Kur'an-ı Kerim ve Türkçe Meali Sayfa 330
91. Namusunu koruyan, beline sahip olan Meryem’i an. Rahmetimizle var ettiğimiz düzenin bir bölümü olan ruhumuzdan nûrânî dalgalar halinde Îsâ’nın bütün hücrelerine ruh yayarak hayat verdik, onu bilinçlendirdik. Meryem’i ve oğlunu âlemlere, insanlara, cinlere ve meleklere kudretimizi gösteren bir mûcize olarak ortaya koyduk.
92. Bir tek ümmet, yalnızca bu sizin üm-metinizdir. Bir tek din, zamanla değişmeyen tabiî hukuk kurallarını içeren din, yalnızca bu sizin dininiz, bu sizin şeriatınız İslâm’dır. Ben de sizin Rabbinizim.
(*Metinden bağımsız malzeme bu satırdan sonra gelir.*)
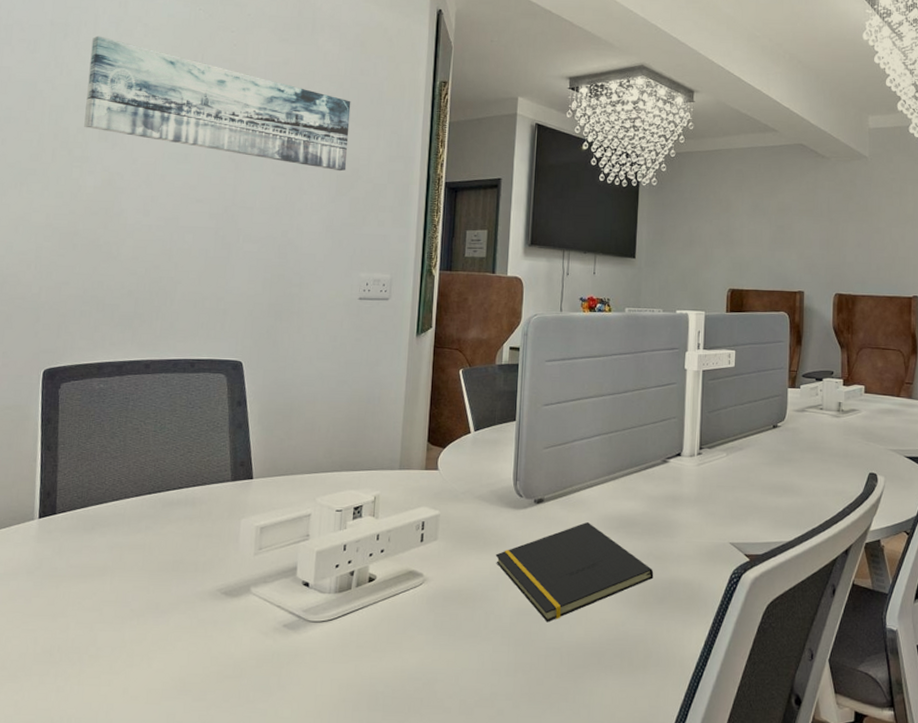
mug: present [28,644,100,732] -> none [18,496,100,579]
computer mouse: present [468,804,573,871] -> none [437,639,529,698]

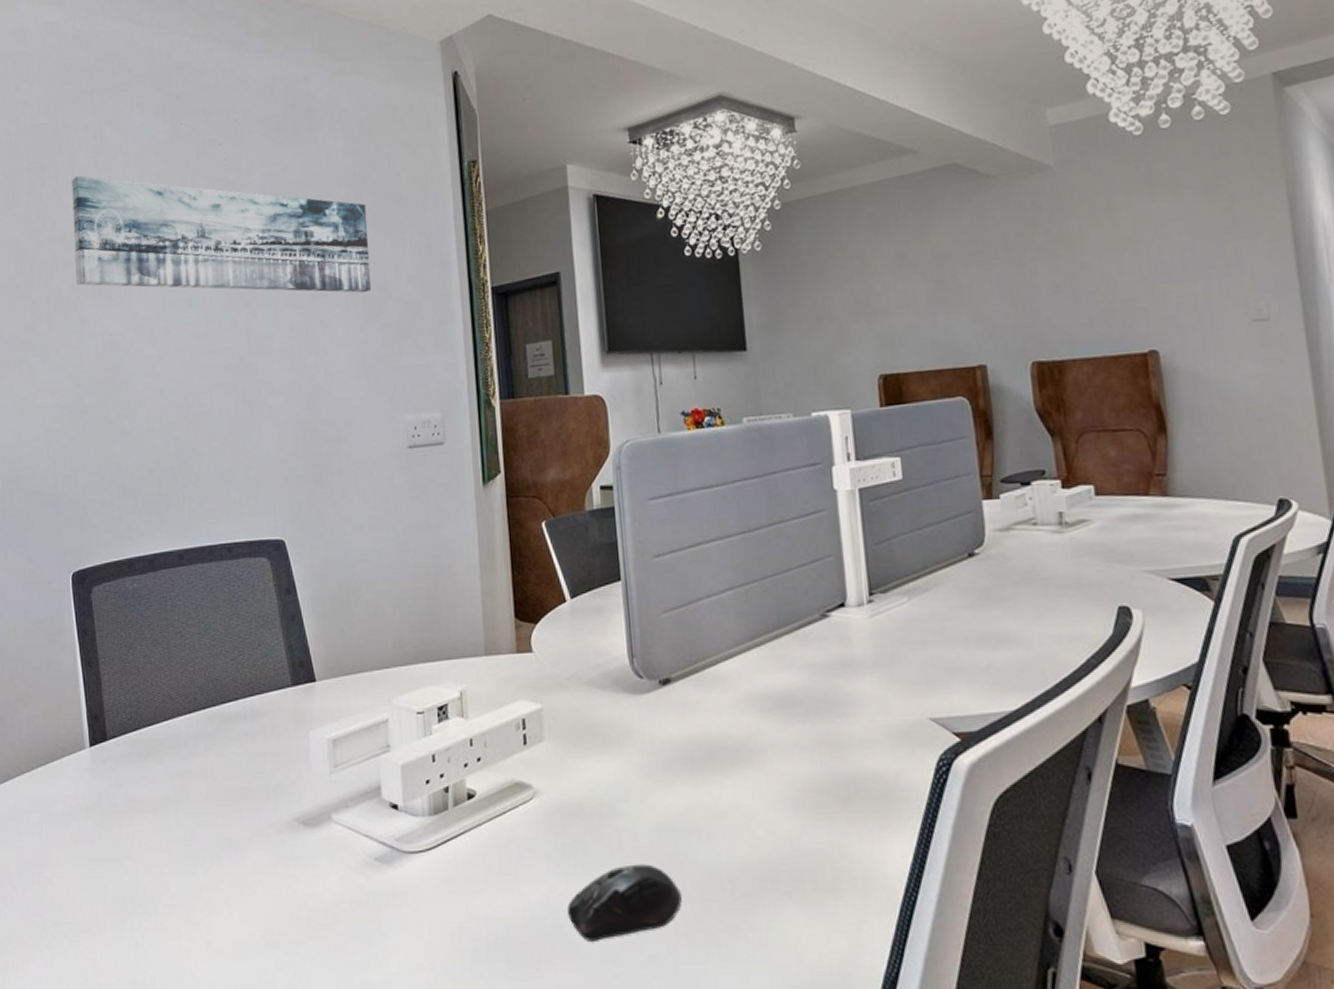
computer mouse: none [437,639,529,698] -> present [567,864,682,941]
notepad: present [495,521,654,623] -> none [619,703,831,839]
O halde beni ilâh tanıyın, candan müslüman olarak bana teslim olun, saygıyla bana kulluk ve ibadet edin, benim şeriatıma bağlanın, bana boyun eğin.
93. İnsanlar, aralarındaki, düzenlerini, işlerini, birliklerini, güçlerini, yönetimlerini, ekonomilerini ve dinlerini parçaladılar. Hepsi bizim huzurumuza gelip hesap verecekler.
94. Kim mü’min olarak, gevşekliği bırakıp, hâlis niyet ve amaçlarla, İslâm esaslarından ve İslâmî düzenden sorumlu olduğu kısmını hayata geçirir, iş barışı içinde bilinçli, planlı, mükemmel, meşrû, faydalı, verimli çalışarak nimetin-ürünün kendisini ilgilendiren alanda bollaşmasını sağlarsa, yerinde, haklı çıkışlar yaparak, düzelmeye, iyiliğe, iyileştirmeye ön ayak olursa, cârî-kalıcı hayırlardan-sâlih amellerden imkânları dâhilindekini işlerse, gayretinin, çalışmasının, hâlis niyetinin, emeğinin karşılığı inkâr edilmeyecektir. Biz şüphesiz onun lehine bunları kaydediyoruz.
95. Günahları sebebiyle helâk ettiğimiz bir memleket halkının dünyaya tekrar dön-memeleri, tevbeye fırsatlarının olmaması kesin, diriltilmemeleri, huzurumuzda hesaba çekilmemeleri imkânsızdır.
96. Onlar her dere ve tepeden akın edip çıkan Ye’cûc ve Me’cûc’ün seddinin, yollarının açıldığı zamana, kıyametin kopacağı âna kadar berzah âleminde kalırlar.
97. Gerçek vaat, tehdit, ölüm ve Kıyamet yaklaştığında, işte o zaman kulluk sözleşmesindeki ortak taahhütlerini, Allah’a iman, kulluk ve sorumluluk bilincini şuur altına iterek örtbas edip inkârda ısrar edenlerin, kâfirlerin gözleri belerir. 'Yazıklar olsun bize! Gerçekten biz bu durumdan habersizmişiz. Hayır, hayır, biz inkârda, isyanda, şirkte ısrar eden zâlim kimselermişiz.' derler.
98. Siz ve Allah’ı bırakıp, kulları durumundaki taptıklarınız Cehennem yakıtısınız. Siz oraya gireceksiniz.
99. Onlar tanrı olsalardı, oraya girmezlerdi. Halbuki hepsi orada ebedî kalacaklar.
100. Orada onlar inlerler, hiçbir şey de duymazlar, duyma organlarını kullanamazlar, hiçbir şeyden haberleri olmaz.
101. Amelleri sebebiyle tarafımızdan, kendilerine güzel âkıbet takdir edilmiş olanlar, işte onlar, cehennemden uzak tutulurlar.